Below are some records. Return exactly the lines from the one containing "95 104 2.44" through the one containing "229 313 1.36", both included, and only those.

[[ Material to process, beginning ]]

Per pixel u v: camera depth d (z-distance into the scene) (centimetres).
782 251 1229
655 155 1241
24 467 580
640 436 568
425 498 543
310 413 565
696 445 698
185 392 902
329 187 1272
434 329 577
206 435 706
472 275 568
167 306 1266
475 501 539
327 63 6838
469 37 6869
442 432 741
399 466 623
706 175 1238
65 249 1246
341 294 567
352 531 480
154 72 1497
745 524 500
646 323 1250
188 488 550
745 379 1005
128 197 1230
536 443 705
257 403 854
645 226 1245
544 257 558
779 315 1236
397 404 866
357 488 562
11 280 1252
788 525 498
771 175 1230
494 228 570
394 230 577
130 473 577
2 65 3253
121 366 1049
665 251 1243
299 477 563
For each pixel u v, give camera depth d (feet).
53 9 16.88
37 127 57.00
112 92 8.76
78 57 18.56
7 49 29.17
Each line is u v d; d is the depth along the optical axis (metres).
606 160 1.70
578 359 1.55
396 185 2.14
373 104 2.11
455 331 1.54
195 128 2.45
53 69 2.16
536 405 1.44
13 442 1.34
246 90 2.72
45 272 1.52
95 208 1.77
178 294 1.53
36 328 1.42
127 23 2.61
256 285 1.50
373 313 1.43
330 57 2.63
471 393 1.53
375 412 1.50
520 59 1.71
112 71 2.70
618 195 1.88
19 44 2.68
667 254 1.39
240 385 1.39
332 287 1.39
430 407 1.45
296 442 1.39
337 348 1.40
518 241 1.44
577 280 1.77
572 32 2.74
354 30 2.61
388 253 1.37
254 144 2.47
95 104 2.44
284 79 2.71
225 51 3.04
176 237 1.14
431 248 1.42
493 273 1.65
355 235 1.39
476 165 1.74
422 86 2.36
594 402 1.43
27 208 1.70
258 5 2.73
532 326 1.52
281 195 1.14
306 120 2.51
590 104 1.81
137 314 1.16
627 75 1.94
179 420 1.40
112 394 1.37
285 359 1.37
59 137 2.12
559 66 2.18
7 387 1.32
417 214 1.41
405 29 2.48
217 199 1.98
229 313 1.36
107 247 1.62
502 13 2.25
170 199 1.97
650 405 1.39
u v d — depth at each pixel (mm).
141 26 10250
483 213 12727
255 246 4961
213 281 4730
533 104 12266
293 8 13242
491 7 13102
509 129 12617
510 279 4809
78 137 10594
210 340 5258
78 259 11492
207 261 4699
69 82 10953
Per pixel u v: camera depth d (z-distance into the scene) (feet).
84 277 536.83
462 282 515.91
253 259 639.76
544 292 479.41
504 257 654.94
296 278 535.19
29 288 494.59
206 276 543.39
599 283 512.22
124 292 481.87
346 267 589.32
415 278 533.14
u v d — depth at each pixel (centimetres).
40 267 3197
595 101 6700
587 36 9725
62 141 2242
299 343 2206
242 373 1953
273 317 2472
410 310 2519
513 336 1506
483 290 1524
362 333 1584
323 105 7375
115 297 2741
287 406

[[ Material to process, end ]]

Answer.
95 104 2.44
284 79 2.71
225 51 3.04
176 237 1.14
431 248 1.42
493 273 1.65
355 235 1.39
476 165 1.74
422 86 2.36
594 402 1.43
27 208 1.70
258 5 2.73
532 326 1.52
281 195 1.14
306 120 2.51
590 104 1.81
137 314 1.16
627 75 1.94
179 420 1.40
112 394 1.37
285 359 1.37
59 137 2.12
559 66 2.18
7 387 1.32
417 214 1.41
405 29 2.48
217 199 1.98
229 313 1.36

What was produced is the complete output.